High-speed oblique impact of two metal plates results in the development of an intense shear region at their interface leading to interfacial profile distortion and interatomic bonding. If the relative velocity is sufficient, a distinct wavy morphology with a well-defined amplitude and wavelength is observed. Emergence of this morphology below the melting point of the metal plates is usually taken as evidence of a successful weld. Amongvarious proposed mechanisms, instability owing to large tangential velocity variations near the interface has received significant attention. With one exception, the few quantitative stability analyses of this proposed mechanism have treated an anti-symmetric/shear-layer base profile (i.e., a Kelvin-Helmholtz configuration) and employed an inviscid or Newtonian viscous fluid constitutive relation. The former stipulation implies the energy source for the instability is the presumed relative shearing motion of the two plates, while the latter is appropriate only if melting occurs locally near the interface. In this study, these restrictions, which are at odds with the conditions realized in high-velocity impact welding, are relaxed. A quantitative temporal linear stability analysis is performed to investigate whether the interfacial wave morphology could be the signature of a shear-driven high strain-rate instability of a perfectly plastic material undergoing a jet-like deformation near the interface. The resulting partial differential eigenvalue problem is solved numerically using a spectral collocation method in which customized boundary conditions near the interface are implemented to properly treat the singularity arising from the vanishing of the base flow strain-rate at the symmetry plane of the jet. The solution of the eigenvalue problem yields the wavelength and growth rate of the dominant wave-like disturbances along the interface and confirms that a shear instability of a plastically-deforming material is compatible with the emergent wavy interfacial morphology.

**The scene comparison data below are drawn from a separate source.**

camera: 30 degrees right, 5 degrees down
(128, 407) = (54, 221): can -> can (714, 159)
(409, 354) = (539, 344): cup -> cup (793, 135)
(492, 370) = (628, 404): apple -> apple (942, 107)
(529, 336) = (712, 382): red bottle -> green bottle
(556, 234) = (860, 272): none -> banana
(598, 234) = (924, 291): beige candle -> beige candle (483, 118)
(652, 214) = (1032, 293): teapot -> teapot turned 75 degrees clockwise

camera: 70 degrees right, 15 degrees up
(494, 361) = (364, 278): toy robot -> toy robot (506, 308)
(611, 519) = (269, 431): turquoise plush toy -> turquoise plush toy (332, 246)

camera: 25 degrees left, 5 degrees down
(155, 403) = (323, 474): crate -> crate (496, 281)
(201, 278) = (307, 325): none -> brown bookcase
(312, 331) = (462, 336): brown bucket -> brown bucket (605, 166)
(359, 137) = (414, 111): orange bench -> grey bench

Arbitrary Lagrangian–Eulerian finite element simulation and experimental investigation of wavy interfacial morphology during high velocity impact welding

Finite element simulations of high strain rate forming processes are of significant interest to industry, but are challenging due to the coupled physics and dynamic nature of the processes. For instance, in high velocity impact welding, extremely high plastic strain regions develop. Thus, a traditional pure Lagrangian analysis is not able to accurately model the process due to excessive element distortion near the contact zone. In this study, the Arbitrary Lagrangian–Eulerian method (ALE) was used to simulate an impact welding process for two Al6061-T6 plates. The ALE method was able to numerically predict the temperature at the interface as well as the necessary process parameters to achieve a wavy morphology at the interface of the materials which is assumed to be a characteristic of a quality impact weld. This allowed the prediction of a weldability window, including separate regions for melting and purely solid state welds. To validate the proposed numerical model and wavy morphology regions, experimental tests with a Vaporizing Foil Actuator Welding (VFAW) process were conducted including Photon Doppler Velocimetry (PDV) measurements of the impact velocity. The numerical results were in good agreement with the experimental tests including the temperature prediction and interfacial melting observed through microstructural analyses.

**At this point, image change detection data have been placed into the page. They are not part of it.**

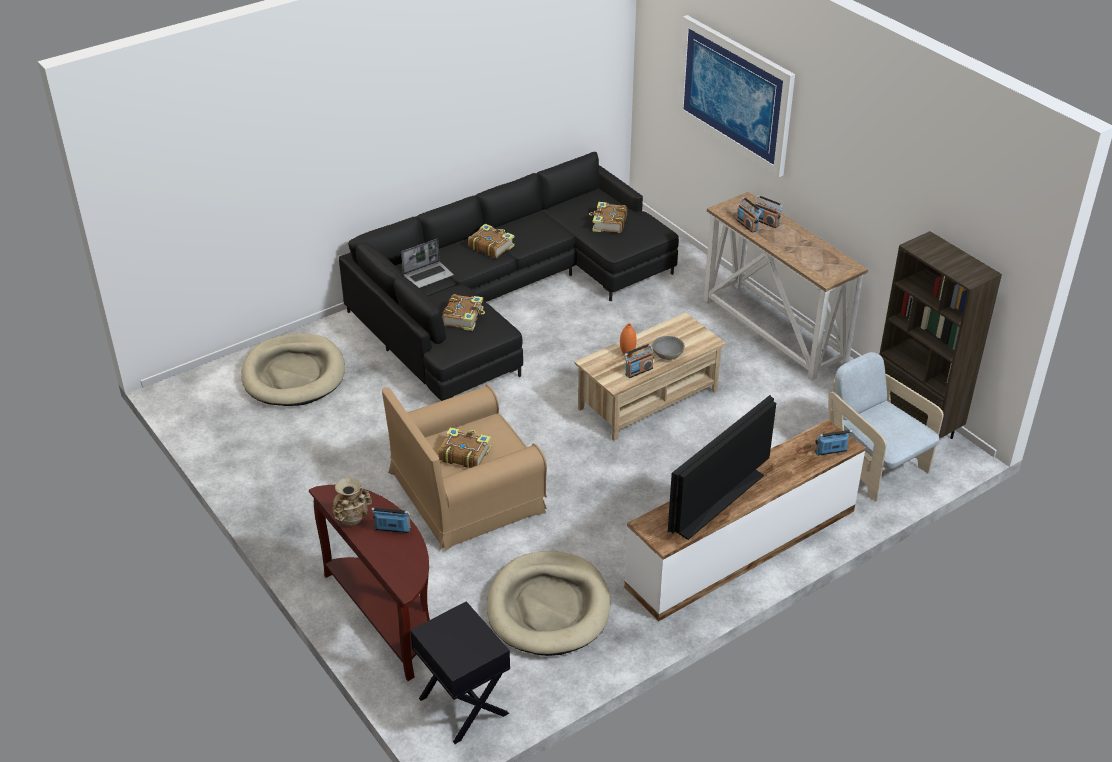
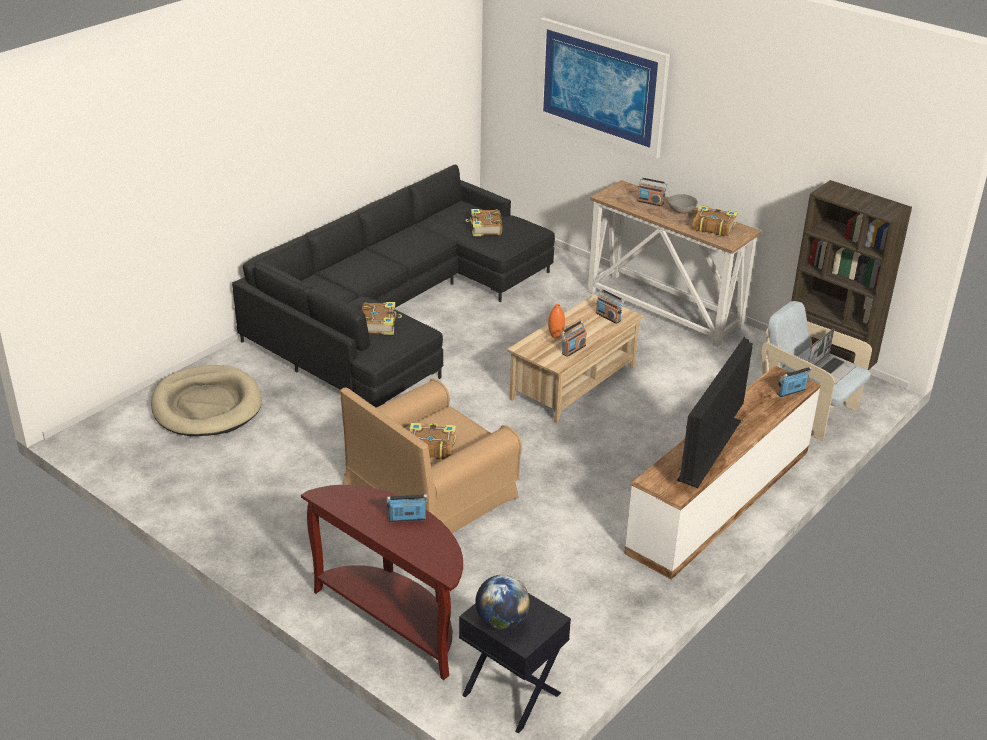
camera: 15 degrees left, 5 degrees down
(352, 521) = (361, 517): beige vase -> none
(428, 275) = (327, 291): laptop -> laptop (830, 369)
(445, 642) = (501, 621): none -> globe
(491, 246) = (379, 259): book -> book (713, 227)
(548, 607) = (558, 584): beige dog bed -> none
(667, 355) = (594, 332): grey bowl -> grey bowl (681, 211)
(747, 225) = (634, 206): radio -> radio (608, 317)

Characteristics of the wavy interface and the mechanism of its formation in high-velocity impact welding

The known similarity between the wavy weld interface observed in high-velocity impact welding of metals and the wakes behind an obstacle in a uniform stream was analyzed. The wavelength, the wave size, and the wave shape were established in terms of semi-empirical relationships. The energy consumed in the formation of the interface wave was found to be over 90% of the collision energy for copper to steel welds. The Mathieu function was found to provide a very good approximation to the wave shape. The analysis was based on applying Birkhoff’s model of the swinging Foppl wake behind an obstacle as an analogy to determine the shape and size of the developed waves.